Además me sentí mal pero quería saber si ese hombre era (no sé por qué no lo podía creer) su romance. Casi al final de la cinta se tomaron de la mano.

¿Y a tí qué te importa, pinchi chismosa?

Horribles preconcepciones abarcan mi mente. ¿Con quién esperaba que saliera Carmen Aristegui? No sé.

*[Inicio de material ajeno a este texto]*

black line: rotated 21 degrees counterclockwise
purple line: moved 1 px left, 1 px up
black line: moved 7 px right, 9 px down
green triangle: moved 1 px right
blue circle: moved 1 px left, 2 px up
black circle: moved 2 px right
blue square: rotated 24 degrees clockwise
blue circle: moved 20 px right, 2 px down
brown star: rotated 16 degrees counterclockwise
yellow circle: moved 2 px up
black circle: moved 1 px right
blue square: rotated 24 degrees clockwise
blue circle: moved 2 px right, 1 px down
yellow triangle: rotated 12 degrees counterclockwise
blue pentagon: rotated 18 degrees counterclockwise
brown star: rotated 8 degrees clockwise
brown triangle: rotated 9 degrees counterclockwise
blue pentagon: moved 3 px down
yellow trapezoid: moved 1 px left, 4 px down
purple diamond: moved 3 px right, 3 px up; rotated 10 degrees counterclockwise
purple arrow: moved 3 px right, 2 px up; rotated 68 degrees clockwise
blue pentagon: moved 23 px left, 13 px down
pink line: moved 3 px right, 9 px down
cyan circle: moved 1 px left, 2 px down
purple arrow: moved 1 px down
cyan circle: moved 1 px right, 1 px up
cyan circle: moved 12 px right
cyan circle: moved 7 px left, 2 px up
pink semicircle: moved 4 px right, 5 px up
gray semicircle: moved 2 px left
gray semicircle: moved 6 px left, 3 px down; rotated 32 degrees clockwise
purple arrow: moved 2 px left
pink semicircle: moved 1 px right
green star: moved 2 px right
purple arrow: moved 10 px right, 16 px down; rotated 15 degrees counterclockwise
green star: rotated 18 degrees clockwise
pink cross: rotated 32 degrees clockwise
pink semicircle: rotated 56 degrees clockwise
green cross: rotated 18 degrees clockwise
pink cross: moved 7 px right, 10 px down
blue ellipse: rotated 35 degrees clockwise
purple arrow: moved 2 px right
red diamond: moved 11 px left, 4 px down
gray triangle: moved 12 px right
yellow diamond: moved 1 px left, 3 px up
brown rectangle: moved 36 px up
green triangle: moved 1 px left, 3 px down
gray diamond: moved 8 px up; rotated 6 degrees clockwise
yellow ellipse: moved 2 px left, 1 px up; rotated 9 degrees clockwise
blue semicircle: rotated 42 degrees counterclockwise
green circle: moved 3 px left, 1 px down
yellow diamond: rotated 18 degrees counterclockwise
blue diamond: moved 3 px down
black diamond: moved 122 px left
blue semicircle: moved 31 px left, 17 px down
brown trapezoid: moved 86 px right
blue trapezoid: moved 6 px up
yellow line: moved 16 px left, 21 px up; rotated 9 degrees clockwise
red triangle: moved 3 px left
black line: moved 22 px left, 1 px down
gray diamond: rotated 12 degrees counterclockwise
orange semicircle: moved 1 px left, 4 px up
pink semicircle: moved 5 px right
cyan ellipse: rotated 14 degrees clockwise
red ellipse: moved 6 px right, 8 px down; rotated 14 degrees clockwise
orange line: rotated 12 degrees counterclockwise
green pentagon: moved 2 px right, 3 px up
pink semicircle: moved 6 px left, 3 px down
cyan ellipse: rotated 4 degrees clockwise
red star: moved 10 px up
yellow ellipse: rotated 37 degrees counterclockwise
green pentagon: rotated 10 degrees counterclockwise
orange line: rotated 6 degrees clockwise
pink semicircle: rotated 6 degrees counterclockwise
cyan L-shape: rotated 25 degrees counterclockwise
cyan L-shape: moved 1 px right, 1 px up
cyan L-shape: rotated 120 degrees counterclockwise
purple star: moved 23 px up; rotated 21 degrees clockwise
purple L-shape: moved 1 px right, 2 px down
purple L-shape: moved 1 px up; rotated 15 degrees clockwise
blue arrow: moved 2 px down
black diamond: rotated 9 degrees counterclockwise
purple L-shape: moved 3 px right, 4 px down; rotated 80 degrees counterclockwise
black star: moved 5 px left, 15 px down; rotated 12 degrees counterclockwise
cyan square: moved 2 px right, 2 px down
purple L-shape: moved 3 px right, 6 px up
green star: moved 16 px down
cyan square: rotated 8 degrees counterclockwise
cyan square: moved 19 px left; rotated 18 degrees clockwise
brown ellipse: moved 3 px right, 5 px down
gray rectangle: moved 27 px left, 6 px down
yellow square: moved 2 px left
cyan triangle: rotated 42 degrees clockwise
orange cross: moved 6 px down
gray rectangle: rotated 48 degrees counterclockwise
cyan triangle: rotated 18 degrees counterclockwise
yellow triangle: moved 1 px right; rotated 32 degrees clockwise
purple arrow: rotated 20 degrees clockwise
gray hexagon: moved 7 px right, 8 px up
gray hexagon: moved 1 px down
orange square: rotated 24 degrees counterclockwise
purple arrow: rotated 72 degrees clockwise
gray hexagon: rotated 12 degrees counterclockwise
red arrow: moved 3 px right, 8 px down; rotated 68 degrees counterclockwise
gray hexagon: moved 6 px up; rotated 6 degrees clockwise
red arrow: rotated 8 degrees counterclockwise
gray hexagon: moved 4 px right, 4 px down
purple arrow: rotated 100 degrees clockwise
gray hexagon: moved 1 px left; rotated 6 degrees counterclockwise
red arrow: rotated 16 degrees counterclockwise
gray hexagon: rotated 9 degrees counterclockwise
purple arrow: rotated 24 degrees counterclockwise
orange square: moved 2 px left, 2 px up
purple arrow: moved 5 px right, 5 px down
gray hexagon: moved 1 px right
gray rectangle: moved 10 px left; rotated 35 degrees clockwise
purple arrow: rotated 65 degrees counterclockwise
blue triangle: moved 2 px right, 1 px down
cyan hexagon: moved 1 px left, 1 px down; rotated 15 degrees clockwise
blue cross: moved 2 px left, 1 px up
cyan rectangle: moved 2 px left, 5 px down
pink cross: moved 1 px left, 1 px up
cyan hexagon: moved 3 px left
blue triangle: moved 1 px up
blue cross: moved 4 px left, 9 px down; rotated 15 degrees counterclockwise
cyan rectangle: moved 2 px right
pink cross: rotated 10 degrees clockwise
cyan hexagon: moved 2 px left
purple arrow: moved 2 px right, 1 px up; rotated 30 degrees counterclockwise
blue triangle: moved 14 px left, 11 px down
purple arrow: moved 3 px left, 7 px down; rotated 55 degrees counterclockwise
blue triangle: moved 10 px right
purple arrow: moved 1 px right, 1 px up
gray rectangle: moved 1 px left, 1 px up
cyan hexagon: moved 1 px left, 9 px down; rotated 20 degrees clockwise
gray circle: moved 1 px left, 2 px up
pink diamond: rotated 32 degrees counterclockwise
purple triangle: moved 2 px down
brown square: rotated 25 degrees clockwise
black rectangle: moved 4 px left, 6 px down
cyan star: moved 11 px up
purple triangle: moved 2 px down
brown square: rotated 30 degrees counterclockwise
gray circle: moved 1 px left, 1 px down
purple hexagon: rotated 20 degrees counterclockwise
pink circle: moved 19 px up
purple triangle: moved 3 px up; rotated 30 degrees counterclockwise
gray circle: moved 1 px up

Nota mental (gracias Carmen, otro de tantos favores que te debo): la gente sale con quien le hace sentir rico, no con quien tu cochambrosa mente espera que salga. Punto.

***

Hoy a las 8:30 escuchaba el programa de Aristegui. Entre sus invitados estaba Denise Dresser. Es una tipa muy lista, a la que pude entrevistar hace unos meses en su mansión del poniente de la ciudad. Es muy rica y muy lista. (Me confesó que tiene acciones en Starbucks, ahí nomás).

Justo las escuché reírse juntas cuando pasaba frente a la casa de Dresser (paso diario por allí). Me las pude imaginar con las arrugas que ya sé que tienen y una suerte de realeza que las embalsama en este momento histórico del país.

***

Por si alguien se preguntaba, el otro favor que le debo a Carmen Aristegui es que mi terapeuta la usa como ejemplo de disciplina. “Sé que te gustaría levantarte antes que Carmen Aristegui para lograr todas esas cosas que quieres lograr”, me dijo una vez.

Antes está cabrón, pero ahí la llevo.